1.Dosya içeriği ve toplanan delillerden; dava konusu 307 ada 126 parsel sayılı 314,50m2 miktarlı tarla ve 307 ada 127 parsel sayılı 349m2 miktarlı kargir ev nitelikli taşınmazlar ... adına kayıtlı iken 09.12.2014 tarihinde mirasçı olan çocukları ... ..., ..., ... ve ... adına ¼ payla tescil edildiği, 126 parsel sayılı taşınmazdaki ... ve ...’in payının vekil ... tarafından 29.01.2015 tarihinde davalı ...’a devredildiği, ... ...’un payının 25.03.2015 tarihinde vekil ... tarafından ...’a(vekil ...) devredildiği, 127 parsel sayılı taşınmazdaki ... ... payının 09.12.2014 tarihinde ... ve ... payının 23.12.2014 tarihinde davalı ...’a satıldığı, 126 ve 127 parsel sayılı taşınmazlardaki davacı ...’in 1/4’er payının vekil ... tarafından 04.11.2015 tarihinde 55.000TL bedelle davalı ...’a(vekil ...) devredildiği, davalı ...’ın(vekil ...) 126 parsel sayılı taşınmazdaki ¾ payını 80.000TL bedelle ve 127 parsel sayılı taşınmazı 127.000TL bedelle 22.01.2015 tarihinde davalı ...’e temlik ettiği, 126 parsel sayılı taşınmazda kalan dava dışı ... adına kayıtlı ¼ payın ise 02.02.2016 tarihinde yine davalı ... tarafından satın alındığı, davacı tarafından davalı yeğeni ...’e verilen ... 41. Noterliğince düzenlenen 23.10.2015 tarihli 23144 yevmiye numaralı vekaletname ile dava konusu 307 ada 126 ve 127 parsel sayılı taşınmazda inşaat yapılması arsa payı karşılığı inşaat sözleşmesi yapması, taşınmazları dilediği koşullarda ve bedelle satması satış bedellerini alması için yetki verildiği, vekilin 15.02.2016 tarihinde azledildiği, ... 3. Noterliğince düzenlenen 25.03.2015 tarihli 9628 yevmiye numaralı taşınmaz satış vaadi ve kat karşılığı inşaat sözleşmesinin davalı ..., davacı ..., dava dışı ... ve ... İnşaat Turizm San.

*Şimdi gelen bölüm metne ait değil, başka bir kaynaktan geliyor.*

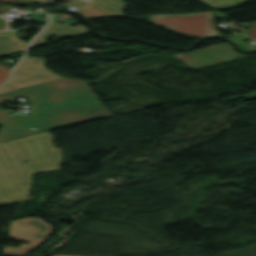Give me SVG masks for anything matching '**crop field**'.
<instances>
[{"mask_svg": "<svg viewBox=\"0 0 256 256\" xmlns=\"http://www.w3.org/2000/svg\"><path fill=\"white\" fill-rule=\"evenodd\" d=\"M88 83L59 78L0 94V103L12 102L18 95L27 97L31 111L30 117H19L9 116L8 110H0V125H3L0 142L111 116L97 101Z\"/></svg>", "mask_w": 256, "mask_h": 256, "instance_id": "1", "label": "crop field"}, {"mask_svg": "<svg viewBox=\"0 0 256 256\" xmlns=\"http://www.w3.org/2000/svg\"><path fill=\"white\" fill-rule=\"evenodd\" d=\"M22 159L28 162L23 163ZM50 131L0 144V204L28 199L31 173L59 168Z\"/></svg>", "mask_w": 256, "mask_h": 256, "instance_id": "2", "label": "crop field"}, {"mask_svg": "<svg viewBox=\"0 0 256 256\" xmlns=\"http://www.w3.org/2000/svg\"><path fill=\"white\" fill-rule=\"evenodd\" d=\"M149 17L152 23L195 37L217 35L212 11Z\"/></svg>", "mask_w": 256, "mask_h": 256, "instance_id": "3", "label": "crop field"}, {"mask_svg": "<svg viewBox=\"0 0 256 256\" xmlns=\"http://www.w3.org/2000/svg\"><path fill=\"white\" fill-rule=\"evenodd\" d=\"M21 220L22 222L16 220L11 223V239L28 241L31 244H22L19 248L5 247V255L24 256L46 241L51 232V226L39 218L27 217Z\"/></svg>", "mask_w": 256, "mask_h": 256, "instance_id": "4", "label": "crop field"}, {"mask_svg": "<svg viewBox=\"0 0 256 256\" xmlns=\"http://www.w3.org/2000/svg\"><path fill=\"white\" fill-rule=\"evenodd\" d=\"M43 59L26 56L14 69L10 79L0 88V93L59 78L43 68Z\"/></svg>", "mask_w": 256, "mask_h": 256, "instance_id": "5", "label": "crop field"}, {"mask_svg": "<svg viewBox=\"0 0 256 256\" xmlns=\"http://www.w3.org/2000/svg\"><path fill=\"white\" fill-rule=\"evenodd\" d=\"M126 5L120 0H93L87 3L82 0H76L68 4L65 8L70 6L78 8L75 12L82 14L86 18L96 17H115L123 16L122 11L126 9Z\"/></svg>", "mask_w": 256, "mask_h": 256, "instance_id": "6", "label": "crop field"}, {"mask_svg": "<svg viewBox=\"0 0 256 256\" xmlns=\"http://www.w3.org/2000/svg\"><path fill=\"white\" fill-rule=\"evenodd\" d=\"M89 30L82 25L70 27L56 22H50L44 32H42L31 44L29 48L46 45L44 38L51 34L57 37H76L81 34L88 33Z\"/></svg>", "mask_w": 256, "mask_h": 256, "instance_id": "7", "label": "crop field"}, {"mask_svg": "<svg viewBox=\"0 0 256 256\" xmlns=\"http://www.w3.org/2000/svg\"><path fill=\"white\" fill-rule=\"evenodd\" d=\"M20 30L0 31V56L8 55L25 49L28 43L19 40L16 34Z\"/></svg>", "mask_w": 256, "mask_h": 256, "instance_id": "8", "label": "crop field"}, {"mask_svg": "<svg viewBox=\"0 0 256 256\" xmlns=\"http://www.w3.org/2000/svg\"><path fill=\"white\" fill-rule=\"evenodd\" d=\"M244 56H246V55L240 54L234 50L231 52H226V53L210 56L207 59L187 63L186 65L189 66L191 69H195L198 67H202V66H206V65H210V64H214V63H218V62L241 58Z\"/></svg>", "mask_w": 256, "mask_h": 256, "instance_id": "9", "label": "crop field"}, {"mask_svg": "<svg viewBox=\"0 0 256 256\" xmlns=\"http://www.w3.org/2000/svg\"><path fill=\"white\" fill-rule=\"evenodd\" d=\"M230 50H233L232 47L230 45H226V46H222V47H218V48H214V49H210V50H206V51H202V52H198V53H194L186 56H180L179 58H181L186 63V62L206 58L210 55H214V54H218V53H222Z\"/></svg>", "mask_w": 256, "mask_h": 256, "instance_id": "10", "label": "crop field"}, {"mask_svg": "<svg viewBox=\"0 0 256 256\" xmlns=\"http://www.w3.org/2000/svg\"><path fill=\"white\" fill-rule=\"evenodd\" d=\"M205 4L220 10H227L236 6H239L245 2L246 0H200Z\"/></svg>", "mask_w": 256, "mask_h": 256, "instance_id": "11", "label": "crop field"}, {"mask_svg": "<svg viewBox=\"0 0 256 256\" xmlns=\"http://www.w3.org/2000/svg\"><path fill=\"white\" fill-rule=\"evenodd\" d=\"M9 71V69L0 65V84L6 79Z\"/></svg>", "mask_w": 256, "mask_h": 256, "instance_id": "12", "label": "crop field"}, {"mask_svg": "<svg viewBox=\"0 0 256 256\" xmlns=\"http://www.w3.org/2000/svg\"><path fill=\"white\" fill-rule=\"evenodd\" d=\"M8 9V6H0V10L2 11H7ZM0 29H5V19L0 18Z\"/></svg>", "mask_w": 256, "mask_h": 256, "instance_id": "13", "label": "crop field"}, {"mask_svg": "<svg viewBox=\"0 0 256 256\" xmlns=\"http://www.w3.org/2000/svg\"><path fill=\"white\" fill-rule=\"evenodd\" d=\"M248 35L256 39V22H253V23H252Z\"/></svg>", "mask_w": 256, "mask_h": 256, "instance_id": "14", "label": "crop field"}, {"mask_svg": "<svg viewBox=\"0 0 256 256\" xmlns=\"http://www.w3.org/2000/svg\"><path fill=\"white\" fill-rule=\"evenodd\" d=\"M226 44H228V43L221 44V45H216V46H212V47H208V48H203V49H199V50H195V51H190V52L178 54V55H176V56L186 55V54H190V53H194V52H198V51H202V50H206V49H210V48H214V47H218V46H222V45H226Z\"/></svg>", "mask_w": 256, "mask_h": 256, "instance_id": "15", "label": "crop field"}, {"mask_svg": "<svg viewBox=\"0 0 256 256\" xmlns=\"http://www.w3.org/2000/svg\"><path fill=\"white\" fill-rule=\"evenodd\" d=\"M0 1H4V2H14V1H17V0H0ZM28 1L36 2V3H41V4H44V3H45V2H41V1H37V0H28ZM46 1H49V0H46Z\"/></svg>", "mask_w": 256, "mask_h": 256, "instance_id": "16", "label": "crop field"}, {"mask_svg": "<svg viewBox=\"0 0 256 256\" xmlns=\"http://www.w3.org/2000/svg\"><path fill=\"white\" fill-rule=\"evenodd\" d=\"M55 256H64V255H55Z\"/></svg>", "mask_w": 256, "mask_h": 256, "instance_id": "17", "label": "crop field"}]
</instances>
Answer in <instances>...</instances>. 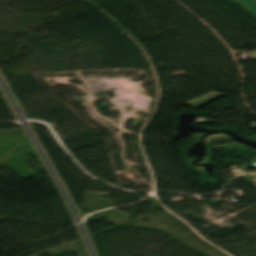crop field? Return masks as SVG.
Here are the masks:
<instances>
[{"instance_id":"2","label":"crop field","mask_w":256,"mask_h":256,"mask_svg":"<svg viewBox=\"0 0 256 256\" xmlns=\"http://www.w3.org/2000/svg\"><path fill=\"white\" fill-rule=\"evenodd\" d=\"M247 11L256 16V0H234Z\"/></svg>"},{"instance_id":"1","label":"crop field","mask_w":256,"mask_h":256,"mask_svg":"<svg viewBox=\"0 0 256 256\" xmlns=\"http://www.w3.org/2000/svg\"><path fill=\"white\" fill-rule=\"evenodd\" d=\"M220 96H222V95L210 92V93L205 94L203 96H200L196 99H193V100H191V101H189L185 104L194 108V109H196V108H198V107H200V106H202V105H204V104H206V103H208V102H210V101H212V100H214V99H216Z\"/></svg>"}]
</instances>
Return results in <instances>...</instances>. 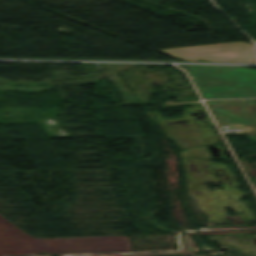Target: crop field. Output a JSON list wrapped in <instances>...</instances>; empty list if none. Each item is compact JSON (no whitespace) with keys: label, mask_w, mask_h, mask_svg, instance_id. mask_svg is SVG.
<instances>
[{"label":"crop field","mask_w":256,"mask_h":256,"mask_svg":"<svg viewBox=\"0 0 256 256\" xmlns=\"http://www.w3.org/2000/svg\"><path fill=\"white\" fill-rule=\"evenodd\" d=\"M204 98L256 96V70L242 67L187 66Z\"/></svg>","instance_id":"8a807250"},{"label":"crop field","mask_w":256,"mask_h":256,"mask_svg":"<svg viewBox=\"0 0 256 256\" xmlns=\"http://www.w3.org/2000/svg\"><path fill=\"white\" fill-rule=\"evenodd\" d=\"M248 47H252V45H248L243 42H234V43H222V44L201 45V46L177 47V48L164 49L159 51H162L169 55H180V54L223 51V50L240 49V48H248Z\"/></svg>","instance_id":"ac0d7876"}]
</instances>
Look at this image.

Ve Tic. Ltd. Şti. arasında yapıldığı, davalı ... ve davacı ...’in vekili ..., ...'un vekili ... olup, 307 ada 126 ve 127 parsel sayılı taşınmazlarda 36 daireli inşaat yapılması, 4 dairenin ...’a, 2 dairenin davacıya, 2 dairenin ...'a ve 28 dairenin şirkete ait olacağı, sözleşmeden dönme halinde 100.000 Euro’nun arsa sahipleri tarafından yükleniciye ödeyeceğinin kararlaştırıldığı, sözleşmenin 27.03.2015 tarihinde tapuya şerh edildiği, yapılan keşifte ayrı ayrı tek katlı metruk yapılar olduğu, 126 parsel sayılı taşınmazdaki yapının kullanılamaz halde olduğu, değeri olmadığı, yeni yapılaşmanın tespit edilmediği anlaşılmaktadır.

2. Dava konusu taşınmazlarda davacının miras payının satılmasına ilişkin iradesinin bulunmadığı, davalı vekil ...’ın vekalet görevinin kötüye kullandığı, taşınmazların davalı ...’a devredildiği 04.11.2015 tarihinde 126 parsel sayılı taşınmazın 566.030 TL, 127 parsel sayılı taşınmazın 650.250 TL olduğunun keşfen tespit edildiği, davalı ...’ın taşınmazları 430.000 TL'ye aldığını ve ödemelerin elden yapıldığını beyan ettiği, belirtilen bedel ve gerçek değer arasında fahiş fark olduğu ve ödeme olgusunun ispat edilmediği, satın alındıktan kısa bir süre sonra devredildiği, dosya arasına alınan kat karşılığı inşaat sözleşmesinde davalı ...’ı (... 2. Noterliğince düzenlenen 18.03.2015 tarihli 2070 yevmiye numaralı vekaletname) vekaleten ...’ın temsil ettiği de gözetildiğinde davalı ...’ın vekille ... birliği içinde, davacıyı zararlandırma kastı ile hareket ettiği anlaşılmaktadır.

3. Ancak, son kayıt maliki davalı ... yönünden yeterli araştırma ve inceleme yapıldığını söyleyebilme olanağı yoktur.

4. Hal böyle olunca, davalı ...’in ödeme savunmasına ilişkin olarak delil olarak dayandığı belgelerin dosya arasında bulunmadığı, satış bedeli olarak devredildiği iddia edilen 2310 ada 8 parsel sayılı taşınmazdaki 10 no.lu bağımsız bölümün değeri tespit edilmediğinden, tanıkların yeniden dinlenilmesi suretiyle davalının iyiniyetli olup olmadığının araştırılarak toplanan diğer delillerle birlikte değerlendirilmek suretiyle sonucuna göre karar verilmesi gerekirken eksik araştırma ile karar verilmesi isabetsizdir.

VI. KARAR

Açıklanan sebeplerle;

Temyiz olunan Bölge Adliye Mahkemesi kararının BOZULMASINA,

Peşin alınan temyiz karar harcının istek hâlinde ilgiliye iadesine,

Dosyanın kararı veren Bölge Adliye Mahkemesine gönderilmesine,

25.04.2023 tarihinde kesin olmak üzere oy birliğiyle karar verildi.